Thanks Jan for the complement. I enjoy doing as much as you enjoy building them. I take the easy way out with models. I buy them pre built and painted.  Though I only have two. Three counting my sons. 2 bf-109's and a P-51.


----------



## B-17engineer (Jan 20, 2010)

I can try to build it, once I get the B-17 done  

I just have to order a Liberator and get the Decals.


----------



## Micdrow (Jan 20, 2010)

B-17engineer said:


> I can try to build it, once I get the B-17 done
> 
> I just have to order a Liberator and get the Decals.

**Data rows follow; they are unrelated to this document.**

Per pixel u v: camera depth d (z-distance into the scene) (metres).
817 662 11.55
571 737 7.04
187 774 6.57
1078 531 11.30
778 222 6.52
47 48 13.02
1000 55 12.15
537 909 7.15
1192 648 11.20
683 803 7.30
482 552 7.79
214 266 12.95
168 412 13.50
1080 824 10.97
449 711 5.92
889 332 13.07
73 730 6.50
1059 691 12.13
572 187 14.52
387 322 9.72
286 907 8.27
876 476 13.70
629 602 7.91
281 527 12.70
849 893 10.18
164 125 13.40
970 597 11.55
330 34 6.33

Its all yours Harrison if you want to try it.


----------



## Micdrow (Jan 20, 2010)

Micdrow said:


> Will see what I can find as Im going to miss work again today due to a fever. I started to read Luftwaffe Fighter-bombers over Britain last night which I would have to look up the dates but as I started reading I think the dates are outside the Battle of Britain.
> 
> I do have a suggestion for the He 111. I dont know if I can find it but it would probably be a simple He 111 but with some history. It would be the one that Werner Molders lost his life in. Could be an intersting research project?
> 
> Just idea's throwing out there. Please dont feel obligated to do them. Im just tech support as you guys put it



Scratch the idea of the He 111, Molders died after the Battle of Britain


----------



## Micdrow (Jan 20, 2010)

Here you go Terry, I kinda like this one. From the book series Classic publications Battle of Britain by David Wadman Eddie Creek. Of course Jan may fight you for it 

Test your skill in painting also


----------



## Lucky13 (Jan 20, 2010)

Hands off!


----------



## Micdrow (Jan 20, 2010)

Lucky13 said:


> Hands off!



You should be happy for the Battle of Britain build there Jan, Tons of 13's in that build for 109's


----------



## imalko (Jan 20, 2010)

Airframes said:


> Funny you should say that! I've been looking at schemes for the Bf109E4 over the past year or so. I've done loads of '109's from the BoB in the past, and normally prefer 'ordinary' kites, instead of well-known or aces' mounts. I've got a couple in mind, and prefer a mottled scheme, preferably without the yellow or white nose. Daniel is sending me the Hasgawa 1/32nd scale kit, so I'll be doing that as one for the BoB GB...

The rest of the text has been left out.